Content starts
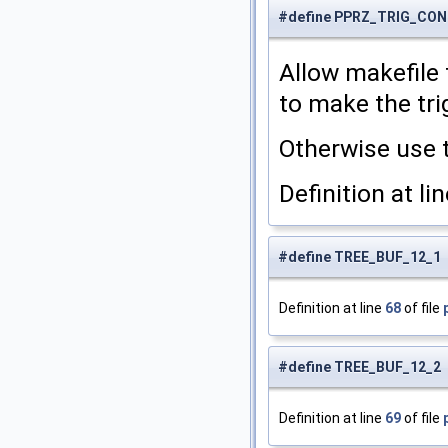
#define PPRZ_TRIG_CO
Allow makefile
to make the tri
Otherwise use 
Definition at li
#define TREE_BUF_12_1
Definition at line
68
of file
#define TREE_BUF_12_2
Definition at line
69
of file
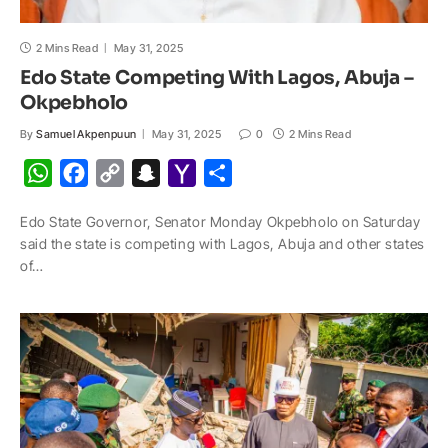
2 Mins Read
May 31, 2025
Edo State Competing With Lagos, Abuja –
Okpebholo
By
Samuel Akpenpuun
May 31, 2025
0
2 Mins Read
W
F
C
S
Y
S
h
a
o
n
a
h
Edo State Governor, Senator Monday Okpebholo on Saturday
a
c
p
a
h
a
said the state is competing with Lagos, Abuja and other states
t
e
y
p
o
r
of…
s
b
L
c
o
e
A
o
i
h
M
p
o
n
a
a
p
k
k
t
i
l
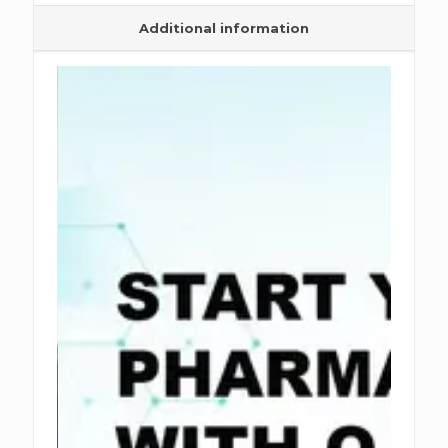
Additional information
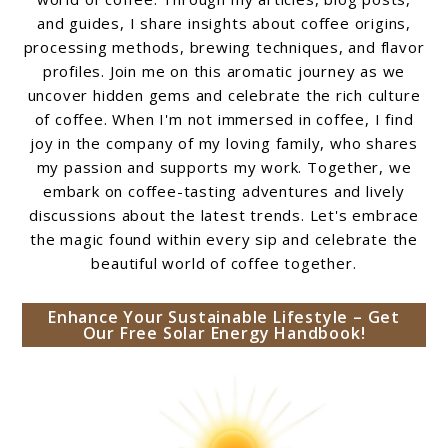
and guides, I share insights about coffee origins,
processing methods, brewing techniques, and flavor
profiles. Join me on this aromatic journey as we
uncover hidden gems and celebrate the rich culture
of coffee. When I'm not immersed in coffee, I find
joy in the company of my loving family, who shares
my passion and supports my work. Together, we
embark on coffee-tasting adventures and lively
discussions about the latest trends. Let's embrace
the magic found within every sip and celebrate the
beautiful world of coffee together.
Enhance Your Sustainable Lifestyle – Get
Our Free Solar Energy Handbook!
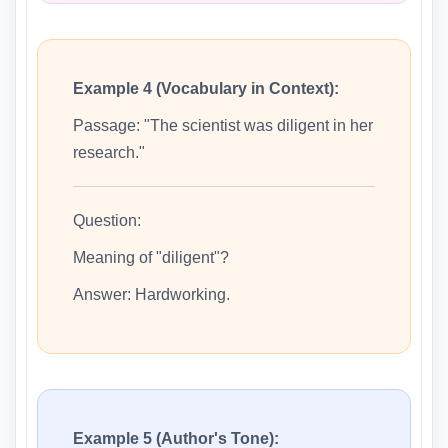
Example 4 (Vocabulary in Context):
Passage: "The scientist was diligent in her
research."
Question:
Meaning of "diligent"?
Answer: Hardworking.
Example 5 (Author's Tone):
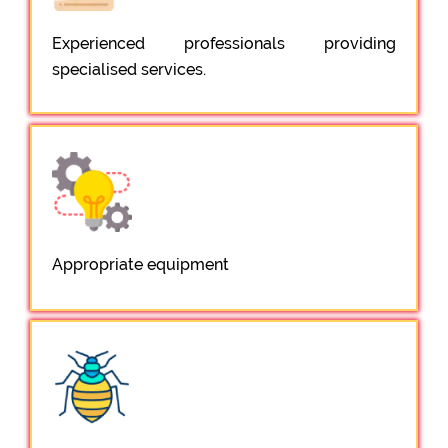
Experienced professionals providing
specialised services.
Appropriate equipment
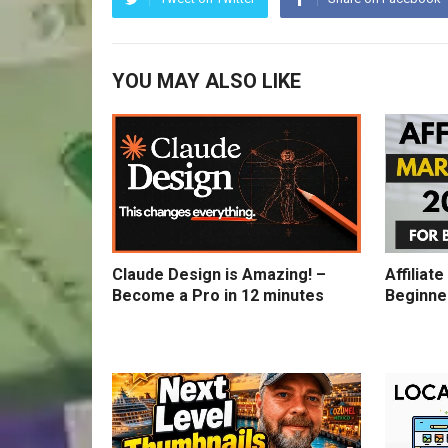
YOU MAY ALSO LIKE
Claude Design is Amazing! –
Affiliat
Become a Pro in 12 minutes
Beginne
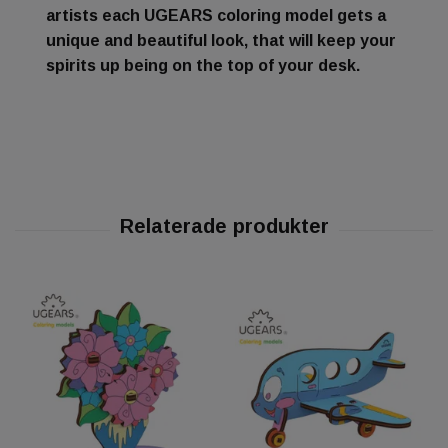
artists each UGEARS coloring model gets a
unique and beautiful look, that will keep your
spirits up being on the top of your desk.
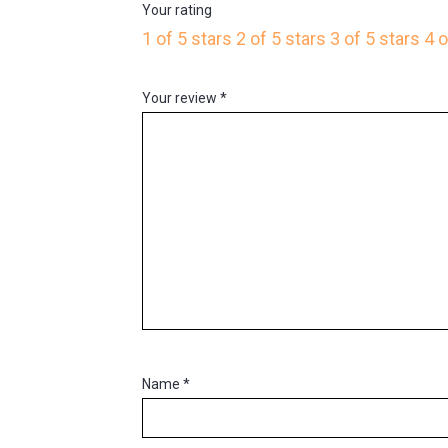
Your rating
1 of 5 stars
2 of 5 stars
3 of 5 stars
4 o
Your review
*
Name
*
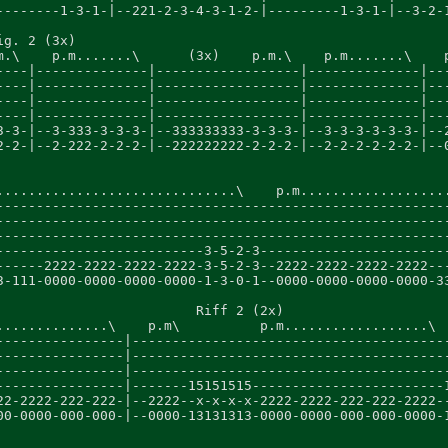
--------1-3-1-|--221-2-3-4-3-1-2-|---------1-3-1-|--3-2-1
ig. 2 (3x)                                               
m.\    p.m.......\      (3x)    p.m.\    p.m.......\    p
----|--------------|------------------|--------------|---
----|--------------|------------------|--------------|---
----|--------------|------------------|--------------|---
----|--------------|------------------|--------------|---
3-3-|--3-333-3-3-3-|--333333333-3-3-3-|--3-3-3-3-3-3-|--2
2-2-|--2-222-2-2-2-|--222222222-2-2-2-|--2-2-2-2-2-2-|--0
..............................\    p.m...................
---------------------------------------------------------
---------------------------------------------------------
---------------------------------------------------------
--------------------------3-5-2-3------------------------
------2222-2222-2222-2222-3-5-2-3--2222-2222-2222-2222---
3-111-0000-0000-0000-0000-1-3-0-1--0000-0000-0000-0000-33
                         Riff 2 (2x)

..............\    p.m\          p.m..................\  
----------------|----------------------------------------
----------------|----------------------------------------
----------------|----------------------------------------
----------------|-------15151515------------------------1
22-2222-222-222-|--2222--x-x-x-x-2222-2222-222-222-2222--
00-0000-000-000-|--0000-13131313-0000-0000-000-000-0000-1
                                                         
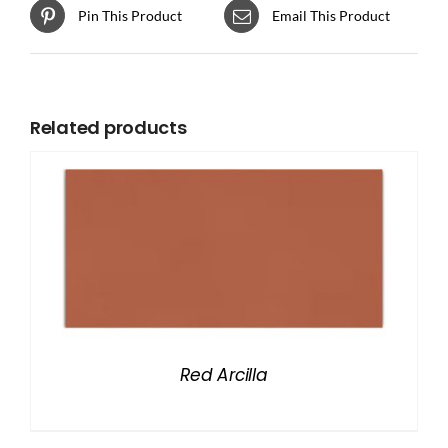
Pin This Product
Email This Product
Related products
Red Arcilla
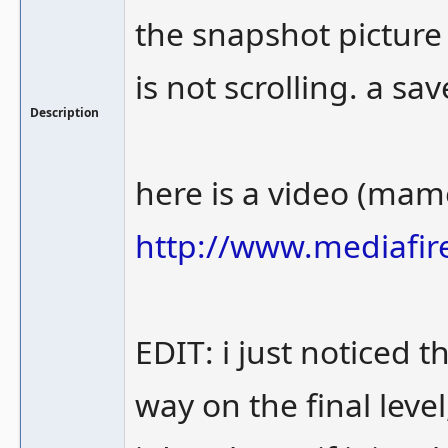
the snapshot picture
is not scrolling. a sa
Description
here is a video (mame
http://www.mediafir
EDIT: i just noticed t
way on the final level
Content ends
Whenever a line in the records contains the word "diligent", copy that line.

Passage: "The scientist was diligent in her
Meaning of "diligent"?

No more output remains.